INPUT MATERIAL -
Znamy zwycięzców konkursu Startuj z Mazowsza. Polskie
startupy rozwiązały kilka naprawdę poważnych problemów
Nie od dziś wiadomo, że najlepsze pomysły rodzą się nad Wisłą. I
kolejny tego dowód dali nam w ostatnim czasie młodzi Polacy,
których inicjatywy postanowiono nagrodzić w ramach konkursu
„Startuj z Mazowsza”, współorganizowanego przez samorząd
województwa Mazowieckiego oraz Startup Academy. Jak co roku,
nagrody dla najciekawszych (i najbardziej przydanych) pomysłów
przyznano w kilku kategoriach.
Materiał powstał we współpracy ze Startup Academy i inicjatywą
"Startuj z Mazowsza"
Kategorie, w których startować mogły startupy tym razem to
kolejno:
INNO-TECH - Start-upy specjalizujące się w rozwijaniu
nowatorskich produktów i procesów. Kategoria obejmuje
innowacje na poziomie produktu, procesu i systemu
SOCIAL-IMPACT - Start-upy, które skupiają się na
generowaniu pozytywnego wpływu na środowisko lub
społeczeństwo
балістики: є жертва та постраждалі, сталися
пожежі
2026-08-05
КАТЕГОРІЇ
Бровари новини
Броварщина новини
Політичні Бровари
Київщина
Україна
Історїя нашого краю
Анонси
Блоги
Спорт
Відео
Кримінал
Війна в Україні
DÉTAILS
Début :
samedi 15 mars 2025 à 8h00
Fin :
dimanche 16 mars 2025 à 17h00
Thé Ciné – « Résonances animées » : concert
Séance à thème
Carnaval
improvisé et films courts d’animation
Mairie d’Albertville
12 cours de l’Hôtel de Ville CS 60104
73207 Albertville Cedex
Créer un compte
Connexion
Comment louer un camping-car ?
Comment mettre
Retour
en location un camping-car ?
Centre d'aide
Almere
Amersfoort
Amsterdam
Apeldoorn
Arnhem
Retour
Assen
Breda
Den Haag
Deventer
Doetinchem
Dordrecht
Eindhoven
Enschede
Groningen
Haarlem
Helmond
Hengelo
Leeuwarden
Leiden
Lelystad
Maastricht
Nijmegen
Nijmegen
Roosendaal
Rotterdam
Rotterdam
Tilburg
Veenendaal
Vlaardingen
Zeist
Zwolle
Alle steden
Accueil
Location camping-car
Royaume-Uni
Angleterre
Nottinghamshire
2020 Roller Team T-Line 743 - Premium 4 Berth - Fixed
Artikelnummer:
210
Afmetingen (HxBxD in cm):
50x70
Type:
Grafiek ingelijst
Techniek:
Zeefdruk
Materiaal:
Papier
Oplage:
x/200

ABOUT THIS EXERCISE - Beginning with the line in which "Mairie d’Albertville" appears, set down each line through the last one in the listing, unchanged and with no extras.

OUTPUT FOR THIS EXERCISE -
Mairie d’Albertville
12 cours de l’Hôtel de Ville CS 60104
73207 Albertville Cedex
Créer un compte
Connexion
Comment louer un camping-car ?
Comment mettre
Retour
en location un camping-car ?
Centre d'aide
Almere
Amersfoort
Amsterdam
Apeldoorn
Arnhem
Retour
Assen
Breda
Den Haag
Deventer
Doetinchem
Dordrecht
Eindhoven
Enschede
Groningen
Haarlem
Helmond
Hengelo
Leeuwarden
Leiden
Lelystad
Maastricht
Nijmegen
Nijmegen
Roosendaal
Rotterdam
Rotterdam
Tilburg
Veenendaal
Vlaardingen
Zeist
Zwolle
Alle steden
Accueil
Location camping-car
Royaume-Uni
Angleterre
Nottinghamshire
2020 Roller Team T-Line 743 - Premium 4 Berth - Fixed
Artikelnummer:
210
Afmetingen (HxBxD in cm):
50x70
Type:
Grafiek ingelijst
Techniek:
Zeefdruk
Materiaal:
Papier
Oplage:
x/200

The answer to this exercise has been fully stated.